Le ciel, dans les mythes fondateurs de nos sociétés d’origine était perçu comme un espace habité par des entités spirituelles. Intégré dans un réseau de relations. À l’instar des forêts ou des rivières, il a joué un rôle central dans la vie quotidienne et les rituels, devenant ainsi le théâtre de récits mythologiques.
Cependant, la suffisance de la modernité a cherché à dominer la nature. Cette conception du sacré a été remplacée par une vision scientifique et désacralisée du cosmos. Il semble ne plus y avoir d’espace pour le mystère.
Le ciel aujourd’hui est aussi un ciel physiquement dégradé par la pollution et l’intervention humaine. Pourtant, ce sont ces rivières flottantes qui nourrissent la Terre, apportant eau, air et lumière, les éléments fondamentaux de la vie.
Depuis plusieurs années, je photographie le ciel depuis mon siège d’avion. Une fois dans les airs, entre 9 000, 12 0000 mètres d’altitude, l’espace confiné réduit mon territoire et ma mobilité. Le petit hublot, doublé de la fenêtre du viseur de mon appareil photo, me sert d'échappatoire à mon acrophobie, cette peur irrationnelle de la hauteur, ou disons plutôt du vide et de la chute.
Dans les airs, suspendus dans ces marges sans vie apparente, il n’y a pas d’errance physique. L’avion se déplace d’un endroit à un autre selon une trajectoire très précise. C’est le paysage qui vient à nous. Depuis cet axe vertical et regardant à l’horizontal (on ne voit jamais la surface terrestre), la nature laisse coexister toute une variété de formes, de couleurs, d’ombres et de lumières. J’ai commencé ce projet comme une topographie de surfaces et d’espaces fluctuants avant de me laisser immerger dans l’impermanence et la perception de la transcendance. “La Poétique des Espaces“(G. Bachelard)
La magie, le mystère et la puissance d’une photographie découlent de son caractère d’incomplétude, des limites de la représentation.
Face à « l’in-fini » et sa perpétuelle transformation se crée une tension entre la réminiscence d’un paysage et « l’Equivalent » (Stiglitz). En d’autres termes, l’émotion de l’abstraction.
Des constructions impalpables s’absorbent, se chevauchent, se déchirent ou s’entrelacent dans des formes propices à l’imagination. Il n’existe de structure que l’horizon ou le cadre de mon objectif.

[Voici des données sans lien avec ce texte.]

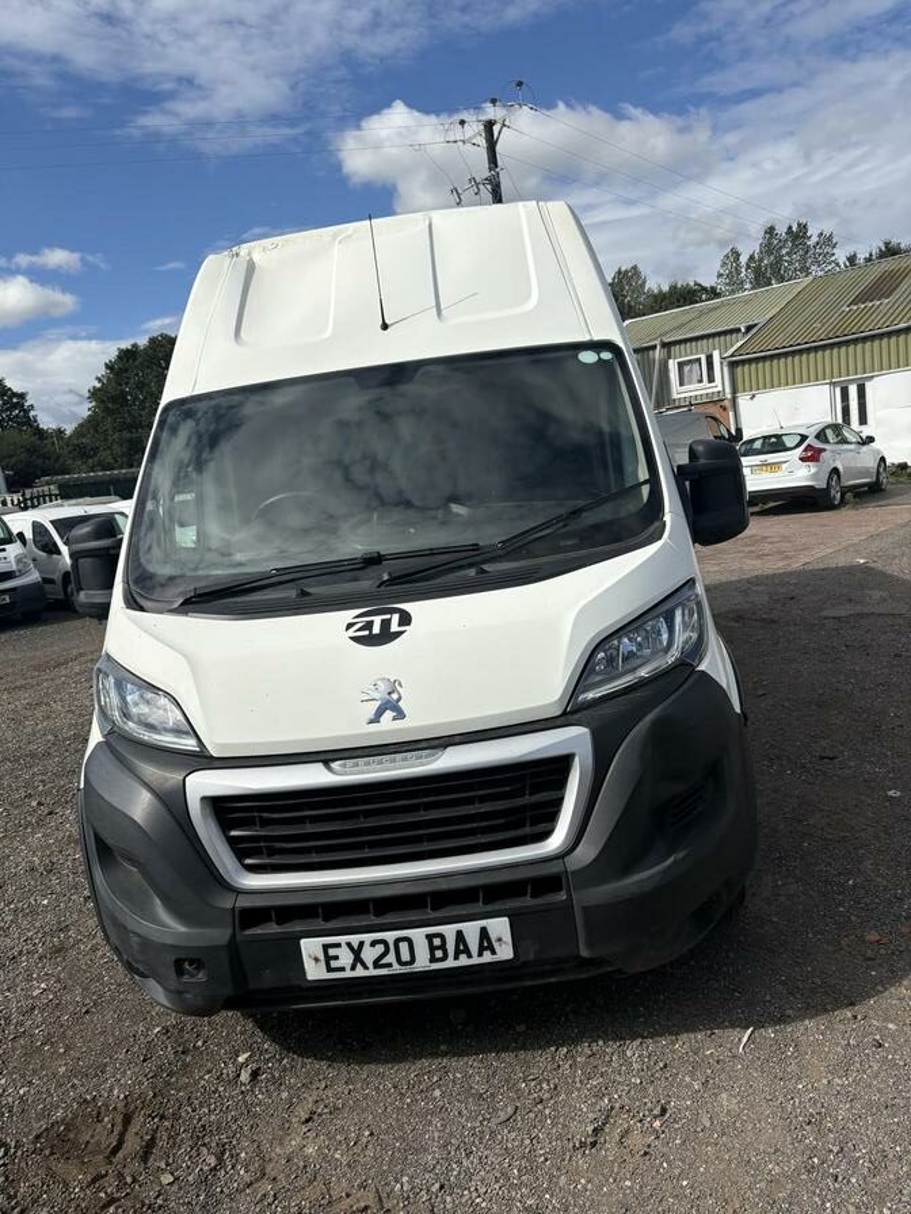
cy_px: 607
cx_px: 456
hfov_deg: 53.1
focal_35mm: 26
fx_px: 912
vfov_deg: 67.3
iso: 50
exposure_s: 1/6329
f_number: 1.6
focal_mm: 5.96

Ces visions apparaissent comme des résurgences troublantes des paysages inquiétants du sublime.
Le véritable voyage se trouve dans ces boucles incessantes entre le réel et l’imaginaire, le paysage et l’abstraction, entre l’intimité intérieure et l’immensité extérieure. Cet état de précarité des apparences et d’impermanence absolue, évoque tout autant la fragilité de nos existences que celle de nos sociétés et résonne avec la profonde instabilité politique.
Le ciel reflète la dualité entre un monde cosmique et le monde terrestre. Telles les deux faces d’une même pièce, on ne peut séparer la lumière et les ténèbres, le bien et le mal, la fascination et la destruction.
Photographier, c’est retenir la disparition, le temps et la lumière ; une image qui a déjà cessé d’exister et ne reviendra plus jamais. Je perçois un certain ordre et procède par élimination, décide d’un cadre et de l’instant où l’unité constitue une totalité suffisante à elle-même. « La simplicité, c’est la complexité résolue » (Brancusi)
Dans Elysian Fields, il n’y a pas de fin, seulement la possibilité de nouveaux commencements. Peut-être le ciel est-il le dernier refuge de nos rêves, comme de nos angoisses.